Carey Wallace, who set up the Film and Memorabilia department for Christie’s, still acts as their consultant. “The first general film sale I did was in May 1988,” she recalls. “The phenomenal publicity we received from the sale of Marilyn Monroe’s Some Like It Hot dress in particular, which sold for £18,000, meant that we were able to concentrate on specialist film auctions from then on. Previously, the [Charlie] Chaplin sale, held in 1987, came about as a result of getting two Chaplin collections in. One comprised all types of Chaplin memorabilia, from toys, advertising goods and posters, and so on the back of this I got the Chaplin hat and cane, which sold for £75,000 and boots, which went for £35,000.”
But these really massive prices apply only to the very top end of the market – to ultra-famous figures and films. There is a considerably cheaper side to this area of collecting, whereby you can buy authentic film props for less than £100, although these are exceedingly unlikely to see price rises on a similar scale.
“Collectors are most interested in original props and costumes,” explains Dave Farthing, who runs the film memorabilia website Movie Bits. “Anything from a Stars Wars film will sell, and Indiana Jones is also extremely popular. However, you can get much cheaper, authenticated goods. Some studios sell the props on through auction houses and eBay – this is a practice that was virtually unheard of as recently as 10 years ago.”

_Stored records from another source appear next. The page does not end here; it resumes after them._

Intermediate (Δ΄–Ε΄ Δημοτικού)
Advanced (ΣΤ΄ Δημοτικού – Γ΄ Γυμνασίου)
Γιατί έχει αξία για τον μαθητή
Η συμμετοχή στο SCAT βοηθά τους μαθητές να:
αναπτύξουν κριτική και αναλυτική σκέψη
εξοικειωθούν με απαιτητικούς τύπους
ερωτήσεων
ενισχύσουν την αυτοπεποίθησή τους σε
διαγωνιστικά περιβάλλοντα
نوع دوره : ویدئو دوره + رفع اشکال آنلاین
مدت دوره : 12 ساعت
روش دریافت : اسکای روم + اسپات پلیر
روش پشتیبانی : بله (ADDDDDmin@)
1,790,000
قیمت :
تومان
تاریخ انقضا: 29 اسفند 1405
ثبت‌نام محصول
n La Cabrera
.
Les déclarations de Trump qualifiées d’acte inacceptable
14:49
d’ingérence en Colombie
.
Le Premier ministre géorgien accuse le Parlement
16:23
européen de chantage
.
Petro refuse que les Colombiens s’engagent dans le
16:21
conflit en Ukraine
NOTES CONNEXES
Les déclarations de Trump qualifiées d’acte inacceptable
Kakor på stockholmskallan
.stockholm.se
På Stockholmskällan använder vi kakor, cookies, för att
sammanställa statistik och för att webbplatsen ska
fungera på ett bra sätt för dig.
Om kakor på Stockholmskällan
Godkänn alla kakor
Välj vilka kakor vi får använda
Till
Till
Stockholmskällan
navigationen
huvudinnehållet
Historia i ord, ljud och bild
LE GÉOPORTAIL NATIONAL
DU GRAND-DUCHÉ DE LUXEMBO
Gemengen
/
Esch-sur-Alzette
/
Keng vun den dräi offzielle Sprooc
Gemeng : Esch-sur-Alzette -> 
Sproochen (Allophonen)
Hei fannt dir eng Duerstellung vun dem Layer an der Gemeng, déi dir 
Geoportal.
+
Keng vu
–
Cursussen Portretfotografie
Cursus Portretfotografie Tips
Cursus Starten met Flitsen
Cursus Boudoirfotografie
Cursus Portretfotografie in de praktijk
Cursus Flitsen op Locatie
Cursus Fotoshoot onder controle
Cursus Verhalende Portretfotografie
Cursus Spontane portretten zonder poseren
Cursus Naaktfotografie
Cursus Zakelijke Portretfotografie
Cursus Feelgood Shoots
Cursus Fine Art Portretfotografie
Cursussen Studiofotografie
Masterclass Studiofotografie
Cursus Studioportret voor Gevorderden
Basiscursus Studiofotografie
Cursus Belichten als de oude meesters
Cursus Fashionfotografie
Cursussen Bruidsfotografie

Obviously these are not the items that will be worth big bucks. A prop held by a minor figure in, for example, an Indiana Jones film will be worth nothing like as much as anything carted about by Harrison Ford himself. But they can be fun to own and not massively expensive, either. On the Movie Bits website there is, among other items, a pygmy skull from The Mummy Returns for £249 and a selection of swords starting at only £89.
Stephen Lane runs the Prop Store of London, another specialist dealership, which has a website, gallery and warehouses open to visitors, as well as an outlet in California. Among his recent items were a clapperboard from the 2006 remake of Casino Royale and a witch’s knife from Stardust. “A lot of collectors go into the area after watching a specific film and realising they want to own the object on the screen,” he says. “It’s not unusual for them to have a home entertainment system and get a real buzz from freeze-framing the DVD at the exact moment it shows the hero holding the object they have in their hand or framed on the wall.”
Other popular film franchises for collectors are, he says, the Bond films – one of Sean Connery’s dinner jackets from Thunderball sold in the 2007 Bonhams sale for £33,600 – and Batman and Robin.
And while it is usually the items associated with the stars that fetch the highest prices, that is not always the case. “I sometimes sell Storm Trooper helmets from the Star Wars films which go for about £20,000,” says Lane. “They might have been background characters, but they are instantly recognisable, with a locked-in association to the films. And while there might have seemed to be thousands of them on screen, in reality, probably only 50 to 100 were actually made, at least half of which would have been lost or thrown away. So they are very rare now and worth a great deal.” Another iconic figure is Superman – Lane currently has a costume worn by Christopher Reeve for sale at £60,000. He also sold a Keanu Reeves costume from The Matrix, the buyer of which does not wish the price to be known, but we do know it was for “tens of thousands” of pounds.